**ASSIGNED TASK 1**
In the text on fuel tanker security, what approximate tank capacity is the $36K retail value estimate based on?
**ASSIGNED TASK 2**
List every term that the text on fuel tanker security uses for the vehicle that carries the fuel.
**ASSIGNED TASK 3**
Extend the text on fuel tanker security by a further passage that picks up after its final sentence.

**** TEXT UNDER STUDY ****

An area of physical security that often doesn’t get much attention is the transportation of liquid fuels in vehicles such as a gasoline tanker truck. This is a HUGE problem in emerging markets; but in fact theft of gasoline and other high value liquid fuels happens even in developed markets such as the US and Europe.
Why Worry About Fuel Transportation Theft and Security?
A typical large tank truck, tanker truck or tanker (depending upon your country) can hold retail gasoline inventory worth $36K in USD or more, based upon a typical tank capacity of roughly 9000 gallons and price of $3/gallon. Of course with the higher fuel prices in Europe and some other places, the retail value of the shipment can be even higher.
Gasoline and other fuels and high value liquids are relatively easy to steal if unprotected – a thief can simply siphon some or all of it all into his own tank. More sophisticated criminal gangs may target the theft of the tank trailer or the entire truck.
Not only is an unprotected gasoline tanker truck easy to steal fuel from, but it’s also very easy for a thief to sell on the black market. Unlike other high value goods that might be targeted, gasoline fuel has no pedigree markings that can be tracked or traced.

**** DATA SHOWN ****

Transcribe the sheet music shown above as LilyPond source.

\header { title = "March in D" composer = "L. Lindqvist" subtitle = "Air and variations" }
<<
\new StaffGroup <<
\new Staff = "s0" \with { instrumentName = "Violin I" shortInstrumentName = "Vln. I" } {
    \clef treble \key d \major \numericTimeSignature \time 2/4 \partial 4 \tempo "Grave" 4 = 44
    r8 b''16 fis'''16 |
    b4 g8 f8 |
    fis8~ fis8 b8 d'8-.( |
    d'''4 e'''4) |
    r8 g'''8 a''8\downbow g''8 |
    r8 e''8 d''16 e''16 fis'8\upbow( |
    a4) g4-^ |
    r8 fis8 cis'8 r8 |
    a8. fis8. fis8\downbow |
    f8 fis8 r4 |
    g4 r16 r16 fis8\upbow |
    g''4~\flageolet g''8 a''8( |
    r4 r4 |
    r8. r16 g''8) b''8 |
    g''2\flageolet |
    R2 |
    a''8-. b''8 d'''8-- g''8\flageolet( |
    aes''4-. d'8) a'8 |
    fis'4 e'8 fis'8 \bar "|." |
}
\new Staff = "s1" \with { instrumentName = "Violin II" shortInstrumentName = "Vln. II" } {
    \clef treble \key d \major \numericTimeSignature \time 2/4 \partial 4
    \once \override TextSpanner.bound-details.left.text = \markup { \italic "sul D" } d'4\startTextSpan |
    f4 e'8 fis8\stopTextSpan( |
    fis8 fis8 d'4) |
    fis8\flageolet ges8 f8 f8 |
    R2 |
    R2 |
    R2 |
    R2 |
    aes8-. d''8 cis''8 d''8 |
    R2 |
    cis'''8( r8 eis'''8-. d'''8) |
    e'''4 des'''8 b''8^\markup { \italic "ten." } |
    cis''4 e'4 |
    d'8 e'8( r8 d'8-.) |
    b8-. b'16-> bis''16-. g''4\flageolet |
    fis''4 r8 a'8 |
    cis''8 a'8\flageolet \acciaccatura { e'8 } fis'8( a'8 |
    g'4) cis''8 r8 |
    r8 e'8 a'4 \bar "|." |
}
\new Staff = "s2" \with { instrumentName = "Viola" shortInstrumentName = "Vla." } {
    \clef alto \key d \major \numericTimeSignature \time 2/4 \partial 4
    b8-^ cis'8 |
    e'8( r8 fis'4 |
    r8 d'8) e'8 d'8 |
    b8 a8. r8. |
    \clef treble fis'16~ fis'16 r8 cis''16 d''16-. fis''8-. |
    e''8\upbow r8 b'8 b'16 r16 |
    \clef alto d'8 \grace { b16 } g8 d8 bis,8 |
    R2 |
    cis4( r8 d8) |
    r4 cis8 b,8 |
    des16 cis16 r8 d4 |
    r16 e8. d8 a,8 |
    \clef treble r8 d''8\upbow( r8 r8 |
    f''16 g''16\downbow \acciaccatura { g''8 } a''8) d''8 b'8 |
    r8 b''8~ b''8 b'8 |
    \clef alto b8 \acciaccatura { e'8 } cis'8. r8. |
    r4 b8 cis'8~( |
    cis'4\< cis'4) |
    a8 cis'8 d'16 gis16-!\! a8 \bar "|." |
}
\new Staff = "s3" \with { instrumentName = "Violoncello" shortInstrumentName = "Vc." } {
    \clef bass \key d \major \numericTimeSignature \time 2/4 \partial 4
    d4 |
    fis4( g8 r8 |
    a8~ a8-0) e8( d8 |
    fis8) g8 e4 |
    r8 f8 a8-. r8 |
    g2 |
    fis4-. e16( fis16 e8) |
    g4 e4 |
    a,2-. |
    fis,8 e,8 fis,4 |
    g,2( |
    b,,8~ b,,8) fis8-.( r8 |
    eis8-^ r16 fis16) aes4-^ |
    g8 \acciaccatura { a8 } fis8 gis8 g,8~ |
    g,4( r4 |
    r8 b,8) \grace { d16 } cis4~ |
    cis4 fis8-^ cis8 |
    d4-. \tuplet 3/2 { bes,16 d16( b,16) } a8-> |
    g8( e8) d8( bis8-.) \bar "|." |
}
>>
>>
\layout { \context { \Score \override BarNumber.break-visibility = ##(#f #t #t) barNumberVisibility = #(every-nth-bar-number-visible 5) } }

****

**REPLY 1**
Roughly 9000 gallons.

**REPLY 2**
gasoline tanker truck, tank truck, tanker truck, tanker

**REPLY 3**
Human Factors Play a Large Role in Gasoline Tanker Truck Security
First and foremost, know who is handling and transporting your fuel. The tank truck driver. The fuel depot attendant. Even your own employees in charge of overseeing the replenishment of your underground tanks from the tanker truck. How well do you know the jobber you’ve contracted to bring you the fuel? Relationships and reputation matter here. This is of utmost consideration, because if any of these folks are corrupted, it reduces the likelihood that other security measures being employed are effective. Steps you should take to reduce your “human risk” of fuel theft:
- Choose a fuel transportation jobber with a great reputation; if you don’t know someone personally, ask around and get referrals from those you trust
- Insist that anyone handing your fuel at the fuel distribution depot and the transportation jobber are properly vetted, including criminal background checks
- Keep an eye out; don’t allow unscheduled stops between the fuel depot and the delivery point
- If at all possible, deal with companies where you will be dealing with “regular” personnel that you get to know, rather than a revolving door of different individuals.
It should be noted that in areas where you can use a fuel meter to ensure you actually get the inventory that you’ve paid for, the risk of fuel theft is reduced (although of course meters can be tampered with as well and whole trucks can still be stolen). In many areas, however, this is not possible.
Gasoline Tanker Truck Entry Points
There are typically at least two points of entry to the Gasoline Tanker Truck’s fuel storage tank that justifies extra protection. These are entry pipes where fuel is off-loaded or on-loaded. These pipes typically have a connected hasp where a padlock-style security device can be attached to the entry cover for added security. It is common on a large fuel tanker to have one entry location on the top of the tank and another on the side near the bottom.
Lastly, rather than relying on a simple, humble padlock to secure your multi-thousand dollar inventory, it may make sense to employ a more sophisticated device. The OpticalLock system is a mult-function security device which combines of the benefits of a physical lock, wireless alarm, security seal and GPS tracker all in a familiar padlock form factor.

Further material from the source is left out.